Today I find myself at the beginning of a voyage. I'm away from home and will be for a while. But before I settle at my true destination, I am making a pit stop in Montreal to visit my parents. While here, I always do one thing. I come to my favorite cafe, Cafe Laika, to write. I have been coming to this cafe since it was called something else, and probably something else before that. Since I lived across the street. Since I was closer to being a teenager than to being a sassy lady. And I find that although it's well over a decade since I began sitting here for hours on end, I still run into the same people. Look, it's the book critic of the local weekly over there. Look it's fellow YA writer Jill Murray over there. Look it's the french canadian dance star over there. There is a comfort in the fact that the same faces dot the surroundings as I disappear into wrestling with words and story. (I am currently struggling with a draft for a new novel.)
I'm not the only writer who likes to write in a cafe. I like to be in the flow of life, with the movements of others surrounding me. Or more truthfully, maybe I'm just hoping that someone will distract me, because writing is so hard and I like to procrastinate. And I'm not quite sure what makes this cafe the best cafe for me to write in when in this city. Is it the soup? The crepes? The espresso? Is it the large airy space between tables? The high ceiling? The enormous window? The many outlets?
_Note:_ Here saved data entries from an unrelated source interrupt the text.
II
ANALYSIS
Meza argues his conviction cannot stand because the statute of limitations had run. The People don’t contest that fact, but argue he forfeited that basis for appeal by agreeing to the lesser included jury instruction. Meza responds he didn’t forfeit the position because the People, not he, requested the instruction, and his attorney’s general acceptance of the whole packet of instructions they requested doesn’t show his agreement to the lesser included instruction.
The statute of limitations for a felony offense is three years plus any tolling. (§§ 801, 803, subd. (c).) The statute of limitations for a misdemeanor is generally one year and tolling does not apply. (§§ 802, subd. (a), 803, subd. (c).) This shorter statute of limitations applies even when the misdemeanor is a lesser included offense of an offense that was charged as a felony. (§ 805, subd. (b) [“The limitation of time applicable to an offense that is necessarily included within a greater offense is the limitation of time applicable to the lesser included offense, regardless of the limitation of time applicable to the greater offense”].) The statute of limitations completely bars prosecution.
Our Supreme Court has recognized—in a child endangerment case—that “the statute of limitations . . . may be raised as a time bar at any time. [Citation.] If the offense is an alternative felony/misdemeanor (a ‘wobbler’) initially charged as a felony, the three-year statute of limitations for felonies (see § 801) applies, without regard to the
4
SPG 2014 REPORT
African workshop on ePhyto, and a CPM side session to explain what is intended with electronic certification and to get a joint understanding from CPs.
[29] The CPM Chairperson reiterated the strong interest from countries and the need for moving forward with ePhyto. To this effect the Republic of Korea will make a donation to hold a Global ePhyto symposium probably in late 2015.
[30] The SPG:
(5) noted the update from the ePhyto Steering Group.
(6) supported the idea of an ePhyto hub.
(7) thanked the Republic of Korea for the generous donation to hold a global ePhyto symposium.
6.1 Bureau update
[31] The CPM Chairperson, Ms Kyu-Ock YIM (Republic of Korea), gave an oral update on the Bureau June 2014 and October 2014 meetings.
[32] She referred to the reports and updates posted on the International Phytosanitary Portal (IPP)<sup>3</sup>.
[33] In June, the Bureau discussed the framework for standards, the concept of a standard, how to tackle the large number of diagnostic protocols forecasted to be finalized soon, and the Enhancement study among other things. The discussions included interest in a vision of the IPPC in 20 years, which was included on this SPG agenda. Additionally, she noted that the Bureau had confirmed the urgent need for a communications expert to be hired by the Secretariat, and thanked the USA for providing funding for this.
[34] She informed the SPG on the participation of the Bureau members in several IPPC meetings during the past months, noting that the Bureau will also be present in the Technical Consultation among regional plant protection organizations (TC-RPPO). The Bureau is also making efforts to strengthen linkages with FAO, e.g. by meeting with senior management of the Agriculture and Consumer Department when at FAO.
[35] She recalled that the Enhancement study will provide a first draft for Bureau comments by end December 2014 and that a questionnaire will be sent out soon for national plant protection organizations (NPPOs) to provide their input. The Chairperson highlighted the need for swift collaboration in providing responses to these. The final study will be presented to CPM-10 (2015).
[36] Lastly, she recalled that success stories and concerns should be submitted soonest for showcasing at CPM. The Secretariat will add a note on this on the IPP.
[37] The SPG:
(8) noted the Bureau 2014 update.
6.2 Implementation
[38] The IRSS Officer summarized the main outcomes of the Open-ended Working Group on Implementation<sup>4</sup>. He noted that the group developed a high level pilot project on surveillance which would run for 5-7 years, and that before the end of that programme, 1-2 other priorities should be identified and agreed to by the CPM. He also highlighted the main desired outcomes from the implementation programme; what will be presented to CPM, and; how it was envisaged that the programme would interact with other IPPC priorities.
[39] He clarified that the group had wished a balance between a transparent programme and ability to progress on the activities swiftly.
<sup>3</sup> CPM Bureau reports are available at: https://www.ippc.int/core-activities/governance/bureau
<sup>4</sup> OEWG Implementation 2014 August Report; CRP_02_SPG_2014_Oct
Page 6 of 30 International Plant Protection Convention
I suspect it's none of those things. I suspect that it's just the first cafe that I really wrote in. It was here that in my early twenties that I wrote a letter to Madeline L'Engle, telling her that I loved the character Meg Murray, and related to Meg so much because of my genius little brother and my scientist parents and I felt happy that Meg saved the world. Mousy little Meg. Mousy just like me. And that one day I would maybe like to write for young adults. Madeline L'Engle wrote me back, to the post office box I kept next door to this cafe, and told me that if I wanted to do that, maybe I should get started on writing that YA book.
I'm going to lean over my laptop now. And keep working on my latest YA book.